In the recent years, we’ve seen considerable growth in the demand for locally made wine. To address this demand, wine groups are looking to expand operations in Laos, particularly on the Plain of Jars and the southern region of Pakse.

Southeast Asians are learning and loving the language of fine wine

One of the key Southeast Asian wine trends for 2015 is a growth in fine wine consumption.  So far, this prediction has been spot on. As many of the subregion’s countries experience stability or growth in their economies, an increasing number of wine drinkers are trying out luxury wines. Vintage wines, particularly of the Bordeaux kind, have become increasingly popular over the last couple of years.

Apart from drinking fine wine for special occasions, the affluent members of the subregion’s population are using these wines as giveaways and holiday gifts. But we believe the real market for the bulk of these fine wines lie in the growing interest in wine collection. While the extremely rich in the countries of Indonesia, Malaysia, and Singapore remain extremely small in number, their thirst for vintage wines has proven to be immense. Wine cellar favorites include aged tipples from the 1980s to the 1990s. There’s also a pretty good market for 2001, 2002, and 2004 wines, while 2000 and 2005 vintages have a smaller following.

Singapore slated to become the new Asian wine hub

Though Hong Kong has long been regarded as Asia’s hottest wine market, the growing number of international companies setting camp in Singapore has the state-city poised to become the next Asian wine hub. Wine merchants like Berry Bros. & Rudd and Corney & Barrow have established headquarters in the country hoping to tap into the booming wine trade. With more and more of the country’s millionaires investing in ‘liquid assets,’ and their wealthy neighbors from Indonesia following suit, this business move by both London-based companies is appearing to be an immensely lucrative one.

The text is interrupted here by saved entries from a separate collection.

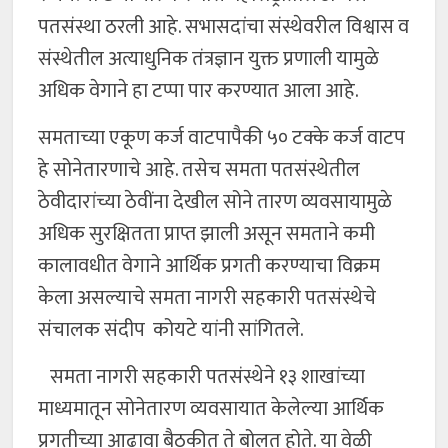
पतसंस्था ठरली आहे. सभासदांचा संस्थेवरील विश्वास व
संस्थेतील अत्याधुनिक तंत्रज्ञान युक्त प्रणाली यामुळे
अधिक वेगाने हा टप्पा पार करण्यात आला आहे.
समताच्या एकूण कर्ज वाटपापैकी ५० टक्के कर्ज वाटप
हे सोनेतारणाचे आहे. तसेच समता पतसंस्थेतील
ठेवीदारांच्या ठेवींना देखील सोने तारण व्यवसायामुळे
अधिक सुरक्षितता प्राप्त झाली असून समताने कमी
कालावधीत वेगाने आर्थिक प्रगती करण्याचा विक्रम
केला असल्याचे समता नागरी सहकारी पतसंस्थेचे
संचालक संदीप कोयटे यांनी सांगितले.
समता नागरी सहकारी पतसंस्थेने १३ शाखांच्या
माध्यमातून सोनेतारण व्यवसायात केलेल्या आर्थिक
प्रगतीच्या आढावा बैठकीत ते बोलत होते. या वेळी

Singapore Wine Vault provides shelter for SE Asia’s liquid assets

Another reason why Singapore is emerging as the wine hub for Southeast Asia is the country’s stellar wine storage services. When Singapore Wine Vault opened last year, the subregion’s top wine enthusiasts were set abuzz at news that the 750,000 square-foot vault could hold up to 10 million bottles. The fact that the company also offers bespoke wine cellar facilities is an encouragement for connoisseurs to continue expanding their collections of liquid assets. With these services available to virtually all wine collectors in the subregion, we’re bound to see the continued surge of sales for the wine industry’s upmarket segment.

With the way things are going, we expect the Southeast Asian wine market to continue this upswing through 2015. The emergence of new vineyards in the subregion will also play a major role in the population’s continued interest in wine culture for the next few years.